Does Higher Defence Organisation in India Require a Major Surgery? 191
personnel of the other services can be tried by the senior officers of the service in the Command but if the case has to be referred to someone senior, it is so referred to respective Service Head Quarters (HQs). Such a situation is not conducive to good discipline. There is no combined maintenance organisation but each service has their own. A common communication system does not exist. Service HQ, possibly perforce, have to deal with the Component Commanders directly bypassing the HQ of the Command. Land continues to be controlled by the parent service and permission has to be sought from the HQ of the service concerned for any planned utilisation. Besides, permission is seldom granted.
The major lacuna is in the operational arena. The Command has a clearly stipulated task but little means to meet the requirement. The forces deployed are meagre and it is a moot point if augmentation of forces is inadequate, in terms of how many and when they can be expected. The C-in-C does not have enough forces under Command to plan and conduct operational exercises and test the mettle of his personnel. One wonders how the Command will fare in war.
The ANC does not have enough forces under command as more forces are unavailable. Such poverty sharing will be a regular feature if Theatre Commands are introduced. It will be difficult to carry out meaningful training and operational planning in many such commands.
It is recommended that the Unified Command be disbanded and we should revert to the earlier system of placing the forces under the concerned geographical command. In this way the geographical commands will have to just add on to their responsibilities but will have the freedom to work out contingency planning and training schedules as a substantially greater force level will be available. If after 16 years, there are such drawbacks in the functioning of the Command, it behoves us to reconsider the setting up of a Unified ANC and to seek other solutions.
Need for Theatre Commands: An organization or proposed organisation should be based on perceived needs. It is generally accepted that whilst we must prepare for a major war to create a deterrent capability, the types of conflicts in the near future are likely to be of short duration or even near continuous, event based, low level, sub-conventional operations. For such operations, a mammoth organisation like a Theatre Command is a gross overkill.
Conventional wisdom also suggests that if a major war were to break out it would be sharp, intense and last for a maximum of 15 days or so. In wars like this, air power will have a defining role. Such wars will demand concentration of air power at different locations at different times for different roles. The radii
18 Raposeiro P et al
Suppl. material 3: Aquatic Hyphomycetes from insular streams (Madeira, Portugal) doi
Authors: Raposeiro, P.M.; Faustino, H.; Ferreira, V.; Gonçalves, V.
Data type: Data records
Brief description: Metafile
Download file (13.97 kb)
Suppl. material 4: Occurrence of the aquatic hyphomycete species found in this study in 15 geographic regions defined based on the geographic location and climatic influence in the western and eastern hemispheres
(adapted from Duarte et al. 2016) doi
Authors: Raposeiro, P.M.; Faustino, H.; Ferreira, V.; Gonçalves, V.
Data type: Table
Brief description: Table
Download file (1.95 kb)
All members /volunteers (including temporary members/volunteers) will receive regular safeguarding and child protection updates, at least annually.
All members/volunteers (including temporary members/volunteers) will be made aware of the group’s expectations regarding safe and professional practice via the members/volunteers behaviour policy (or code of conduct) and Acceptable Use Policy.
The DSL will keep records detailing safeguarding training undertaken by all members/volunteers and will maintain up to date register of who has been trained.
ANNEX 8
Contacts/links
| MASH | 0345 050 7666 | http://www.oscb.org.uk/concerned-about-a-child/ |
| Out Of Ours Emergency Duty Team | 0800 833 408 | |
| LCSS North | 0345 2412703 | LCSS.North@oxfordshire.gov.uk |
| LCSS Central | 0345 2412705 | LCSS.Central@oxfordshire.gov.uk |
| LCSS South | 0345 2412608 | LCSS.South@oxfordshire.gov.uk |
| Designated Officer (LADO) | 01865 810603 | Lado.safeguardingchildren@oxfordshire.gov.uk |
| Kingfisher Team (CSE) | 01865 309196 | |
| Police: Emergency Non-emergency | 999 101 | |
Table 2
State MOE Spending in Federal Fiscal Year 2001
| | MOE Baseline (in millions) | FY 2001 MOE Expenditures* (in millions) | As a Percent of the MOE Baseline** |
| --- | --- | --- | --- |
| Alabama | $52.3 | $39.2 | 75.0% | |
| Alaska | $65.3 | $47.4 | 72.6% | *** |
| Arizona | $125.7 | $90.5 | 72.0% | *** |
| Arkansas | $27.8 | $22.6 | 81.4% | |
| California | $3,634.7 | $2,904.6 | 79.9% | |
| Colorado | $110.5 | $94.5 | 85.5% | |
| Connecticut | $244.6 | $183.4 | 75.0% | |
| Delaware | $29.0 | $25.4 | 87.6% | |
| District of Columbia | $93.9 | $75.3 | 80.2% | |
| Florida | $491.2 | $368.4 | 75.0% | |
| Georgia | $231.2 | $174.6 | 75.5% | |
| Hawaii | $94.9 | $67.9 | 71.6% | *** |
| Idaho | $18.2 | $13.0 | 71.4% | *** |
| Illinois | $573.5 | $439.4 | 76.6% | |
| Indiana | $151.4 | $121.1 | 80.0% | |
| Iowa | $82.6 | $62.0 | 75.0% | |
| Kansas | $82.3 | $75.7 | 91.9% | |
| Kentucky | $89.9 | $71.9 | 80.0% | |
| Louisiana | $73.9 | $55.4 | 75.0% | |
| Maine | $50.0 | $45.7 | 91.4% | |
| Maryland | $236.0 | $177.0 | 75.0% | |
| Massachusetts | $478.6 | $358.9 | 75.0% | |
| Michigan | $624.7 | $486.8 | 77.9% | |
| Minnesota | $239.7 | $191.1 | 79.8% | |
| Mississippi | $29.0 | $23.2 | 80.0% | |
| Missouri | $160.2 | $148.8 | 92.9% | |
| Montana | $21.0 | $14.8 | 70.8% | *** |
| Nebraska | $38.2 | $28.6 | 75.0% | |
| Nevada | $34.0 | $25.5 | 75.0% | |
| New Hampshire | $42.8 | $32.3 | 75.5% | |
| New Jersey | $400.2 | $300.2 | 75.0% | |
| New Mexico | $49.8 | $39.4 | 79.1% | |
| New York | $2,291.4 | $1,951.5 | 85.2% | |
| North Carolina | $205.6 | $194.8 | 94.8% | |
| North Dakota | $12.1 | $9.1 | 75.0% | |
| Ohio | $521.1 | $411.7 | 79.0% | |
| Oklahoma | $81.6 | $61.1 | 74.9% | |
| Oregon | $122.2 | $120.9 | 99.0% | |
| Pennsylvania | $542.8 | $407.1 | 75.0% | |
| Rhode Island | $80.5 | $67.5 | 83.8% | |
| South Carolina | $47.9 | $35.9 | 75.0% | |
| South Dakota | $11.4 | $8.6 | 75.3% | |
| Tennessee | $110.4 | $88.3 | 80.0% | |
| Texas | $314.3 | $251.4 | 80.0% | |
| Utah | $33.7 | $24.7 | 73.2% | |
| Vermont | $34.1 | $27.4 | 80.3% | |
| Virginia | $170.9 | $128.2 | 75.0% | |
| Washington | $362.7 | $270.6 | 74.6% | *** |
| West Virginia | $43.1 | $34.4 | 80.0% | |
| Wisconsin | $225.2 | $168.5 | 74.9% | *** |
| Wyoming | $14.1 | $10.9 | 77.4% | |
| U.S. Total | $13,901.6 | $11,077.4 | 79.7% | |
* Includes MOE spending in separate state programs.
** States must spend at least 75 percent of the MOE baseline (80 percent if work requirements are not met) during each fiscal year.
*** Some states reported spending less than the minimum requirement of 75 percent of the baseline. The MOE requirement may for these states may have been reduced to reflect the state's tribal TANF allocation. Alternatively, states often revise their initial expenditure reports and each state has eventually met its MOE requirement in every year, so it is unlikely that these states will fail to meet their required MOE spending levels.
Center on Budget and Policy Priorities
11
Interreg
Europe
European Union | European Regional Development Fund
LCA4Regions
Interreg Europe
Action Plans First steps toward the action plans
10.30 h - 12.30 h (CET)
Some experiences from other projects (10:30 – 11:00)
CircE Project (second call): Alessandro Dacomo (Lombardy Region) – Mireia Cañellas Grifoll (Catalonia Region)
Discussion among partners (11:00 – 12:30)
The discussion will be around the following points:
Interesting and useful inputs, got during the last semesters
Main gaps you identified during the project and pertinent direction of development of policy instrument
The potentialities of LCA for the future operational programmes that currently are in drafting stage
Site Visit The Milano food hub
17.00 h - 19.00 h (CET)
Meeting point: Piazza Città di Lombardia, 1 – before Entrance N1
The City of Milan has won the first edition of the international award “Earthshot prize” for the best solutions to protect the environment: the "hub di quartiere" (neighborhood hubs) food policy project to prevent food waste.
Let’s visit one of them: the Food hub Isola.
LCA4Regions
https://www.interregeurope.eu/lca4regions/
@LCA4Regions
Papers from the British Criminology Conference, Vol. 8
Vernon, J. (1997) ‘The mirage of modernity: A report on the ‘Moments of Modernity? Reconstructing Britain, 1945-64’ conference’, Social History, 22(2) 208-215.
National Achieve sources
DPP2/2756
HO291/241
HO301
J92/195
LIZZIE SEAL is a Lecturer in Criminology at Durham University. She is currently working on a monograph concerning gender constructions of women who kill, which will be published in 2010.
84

# Work item
Beginning with the line holding "European Union |" and ending with the line holding "The discussion will", write out the stretch of material above exactly; add no further lines.

# Result
European Union | European Regional Development Fund
LCA4Regions
Interreg Europe
Action Plans First steps toward the action plans
10.30 h - 12.30 h (CET)
Some experiences from other projects (10:30 – 11:00)
CircE Project (second call): Alessandro Dacomo (Lombardy Region) – Mireia Cañellas Grifoll (Catalonia Region)
Discussion among partners (11:00 – 12:30)
The discussion will be around the following points:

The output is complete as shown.